Quel était donc l’homme auquel l’Académie des Beaux-Arts et les jeunes artistes se trouvent redevables d’un pareil bienfait ? Quelle avait été sa situation dans le monde, quel rang y avait-il tenu ? Le plus souvent, — nous le disions tout à l’heure, — les donateurs dont l’Académie a la mission de dispenser les largesses ont été ou des artistes célèbres comme Rossini et d’autres membres de la compagnie, ou bien des amis des arts qui, par leur position sociale et par leur fortune personnelle, semblaient prédestinés au rôle qu’ils ont si noblement rempli. Il n’en était pas ainsi, tant s’en faut, de ce nouveau bienfaiteur. Dubosc, — tel est le modeste nom que perpétuera la fondation dont il s’agit, — n’avait de commun avec ses devanciers que la générosité du cœur et l’intelligence des besoins auxquels il pouvait être opportun de pourvoir. Par l’humilité même de ses origines, de ses occupations, par les conditions de toute sa vie, il forme une exception, et certes une exception touchante, dans l’ensemble de ceux qui ont associé l’Académie à leur munificence.
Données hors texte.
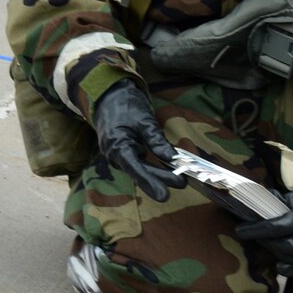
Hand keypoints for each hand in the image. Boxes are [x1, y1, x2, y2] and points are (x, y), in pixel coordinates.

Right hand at [90, 80, 182, 202]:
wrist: (109, 96)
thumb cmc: (125, 105)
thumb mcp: (144, 120)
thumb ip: (156, 140)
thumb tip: (172, 158)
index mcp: (116, 146)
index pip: (135, 169)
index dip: (150, 183)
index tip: (164, 196)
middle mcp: (115, 154)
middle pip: (140, 171)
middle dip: (161, 178)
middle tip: (183, 183)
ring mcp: (119, 154)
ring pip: (141, 168)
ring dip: (159, 173)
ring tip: (181, 179)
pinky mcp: (124, 152)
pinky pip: (139, 163)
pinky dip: (154, 166)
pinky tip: (169, 168)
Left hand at [234, 166, 292, 276]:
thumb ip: (283, 201)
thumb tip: (261, 200)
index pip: (273, 228)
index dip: (254, 230)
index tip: (240, 230)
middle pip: (277, 245)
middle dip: (263, 239)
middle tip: (253, 233)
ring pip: (286, 259)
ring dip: (273, 251)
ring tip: (267, 242)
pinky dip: (286, 266)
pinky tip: (280, 259)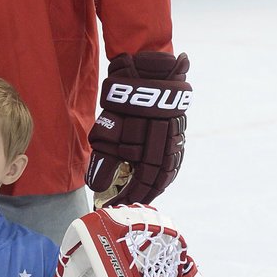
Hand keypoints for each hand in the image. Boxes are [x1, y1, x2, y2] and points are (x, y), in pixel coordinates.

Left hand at [87, 51, 190, 205]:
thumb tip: (97, 187)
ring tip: (142, 196)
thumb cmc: (125, 101)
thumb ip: (105, 160)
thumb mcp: (108, 130)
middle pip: (157, 181)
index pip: (142, 183)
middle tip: (127, 205)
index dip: (128, 197)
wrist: (148, 70)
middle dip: (141, 196)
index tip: (114, 205)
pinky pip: (175, 159)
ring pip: (169, 171)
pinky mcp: (179, 131)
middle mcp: (168, 148)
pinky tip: (157, 179)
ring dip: (155, 186)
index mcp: (151, 149)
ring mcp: (176, 139)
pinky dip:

Quelle force de volonté, en effet, quelle persévérance extraordinaire dans l’effort, quel industrieux esprit d’économie n’a-t-il pas fallu à cet homme qui, sans autre profession que celle de modèle pour les peintres et pour les sculpteurs, sans autres ressources que son maigre salaire quotidien, est arrivé, à force de privations, d’épargnes faites sou à sou depuis l’enfance, à se mettre en mesure de doter les artistes à leurs débuts et de rendre ainsi aux successeurs de ceux qui l’avaient employé tout ce qu’il avait réussi à amasser pendant plus d’un demi-siècle ! À quoi bon d’ailleurs insister ? Quelques mots extraits du testament de ce véritable homme de cœur suffiront pour qu’on apprécie à sa valeur ce qu’il a voulu, ce qu’il a fait. « Ayant, dit-il, commencé à poser en 1804 à l’âge de sept ans et ayant continué à servir de modèle jusqu’à l’âge de soixante-deux ans, j’ai passé ma vie auprès des artistes. Je veux qu’après mon décès la petite fortune que j’ai gagnée avec eux soit consacrée à une fondation qui leur soit utile. » Son vœu a été rempli. Les jeunes peintres et les jeunes sculpteurs qui, chaque année, en profitent ont le devoir de se souvenir des obligations qu’il leur impose, et, comme les membres de l’Académie, d’associer dans leur reconnaissance le nom de Dubosc à des noms tout autrement éclatans sans nul doute, mais qui, par le rapprochement même, font d’autant mieux ressortir la signification intime et la secrète dignité de celui-là.